Furthermore, Lenny betrays many people because she cannot lie, including her beloved Ayah. When the Ice-candy-man arrives with his Muslim gang to kidnap Ayah, he uses his relationship with Lenny to persuade her into betraying Ayah’s hidden presence in the household (194). Lenny is devastated by her betrayal, and her family cannot believe her naivety. Everyone is shocked that Lenny would betray Ayah. In the aftermath, the Ice-candy-man forces Ayah into prostitution, as her pimp. Lenny blames herself for Ayah’s ruination, but the women in her family, including Godmother and Lenny’s mother, will not stop until they have found and rescued Ayah from the terrible life resulting from Lenny’s betrayal.

Subjugation of Women

Women are oppressed and sexually victimized repeatedly throughout the novel. Some examples include Papoo’s child marriage to a middle-aged dwarf; the rape, mutilation, and killing of women throughout the violence of Partition and its aftermath—as exemplified by the house of fallen women next door—; and specifically Hamida’s, Ayah’s, and Ranna’s stories.

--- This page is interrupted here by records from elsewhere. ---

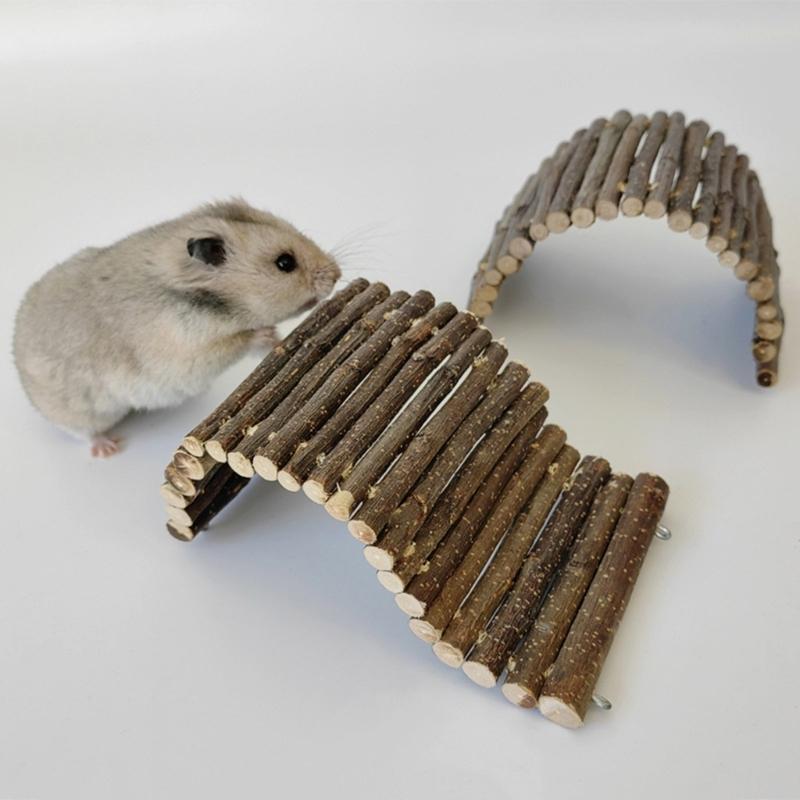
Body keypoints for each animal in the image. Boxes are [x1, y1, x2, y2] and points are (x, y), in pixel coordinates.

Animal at [13, 198, 341, 457]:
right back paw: (107, 448)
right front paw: (267, 334)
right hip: (78, 411)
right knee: (83, 431)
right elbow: (238, 341)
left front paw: (278, 339)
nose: (337, 274)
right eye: (285, 263)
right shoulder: (187, 355)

The only glimmer of hope in the book about the treatment of women comes from Lenny’s mother and her gang of family and friends, who engage in dangerous, illegal work rescuing women from their oppressors and returning them to their families. Both Hamida and Ayah are success stories through their survival and their ability to continue their lives, though they remain broken.

Illusion versus Reality

Cracking India portrays the theme of illusion versus reality on several levels. As the novel opens during 1942, the illusion of a united India is already beginning to crack: Lenny sees the Salvation Army band as a frightening caterpillar that dissolves into individuals as the band approaches her (27).

Lenny herself retreats into a dream world rather than face the reality of her own life, though as a child with a deformity, she has plenty of reasons to evade reality. However, her growth demands that she face reality in the end; all of her illusions are shattered, even her illusions about her own goodness, as when she betrays Ayah.

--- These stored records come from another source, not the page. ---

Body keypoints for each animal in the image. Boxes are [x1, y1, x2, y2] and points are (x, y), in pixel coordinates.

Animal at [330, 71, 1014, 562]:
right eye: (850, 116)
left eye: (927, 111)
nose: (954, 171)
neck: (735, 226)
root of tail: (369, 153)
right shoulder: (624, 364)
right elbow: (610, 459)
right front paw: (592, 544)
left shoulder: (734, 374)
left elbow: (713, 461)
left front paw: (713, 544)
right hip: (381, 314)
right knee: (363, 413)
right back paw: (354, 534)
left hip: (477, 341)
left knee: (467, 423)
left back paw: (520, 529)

Ice-candy-man’s changing character supports the illusion of his many identities: as a popsicle seller, a poet, a good friend to Lenny, a romantic in his pursuit of Ayah, and a spiritual prophet. However, the novel reveals him to be in actuality an angry, power-hungry man, cruel and cunning in the pursuit of his own best interests.

In addition, Lenny believes that her mother and her aunt are burning parts of Lahore down with a hidden cache of black-market petrol, when in reality her mother, her mother’s friends, and other relatives secretly work to help women escape death and kidnapping. Lenny’s understanding is the opposite of what her mother is actually doing.

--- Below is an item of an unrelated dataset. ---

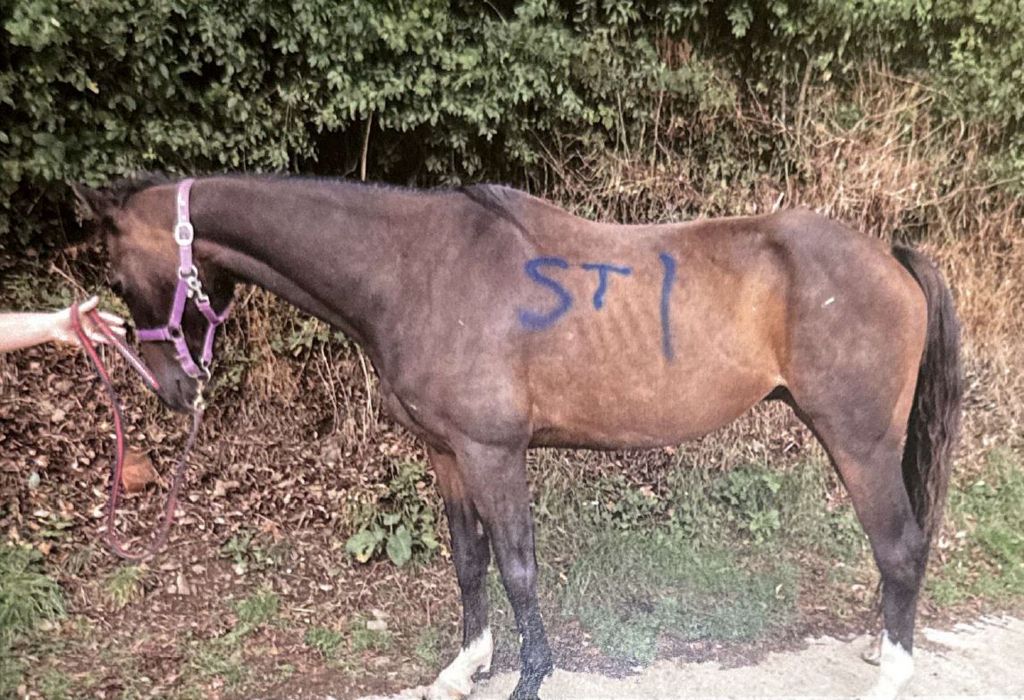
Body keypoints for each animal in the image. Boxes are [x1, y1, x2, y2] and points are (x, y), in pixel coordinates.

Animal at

Finally, adults often create illusions to protect their children. One example is Lenny’s mother’s story of the little mouse with seven tails. Though the little mouse originally loses all of his tails to the cruelty of the other teasing mice, Lenny’s mother changes the ending of the story and leaves the little mouse with one triumphant tail. This story symbolizes Lenny’s mother’s attempts to protect Lenny, even from a sad children’s story. Additionally, Lenny’s mother does not trust her daughter with the truth about her secret work rescuing abused women and returning them to their families, even though this important work involves all the women of the Sethi clan, as well as their friends. Parents such as the Sethis keep the children in the dark, intending to not frighten them with the truth. However, just as Lenny and her brother find the gun in the bathroom, the children always find out what the parents are trying to hide.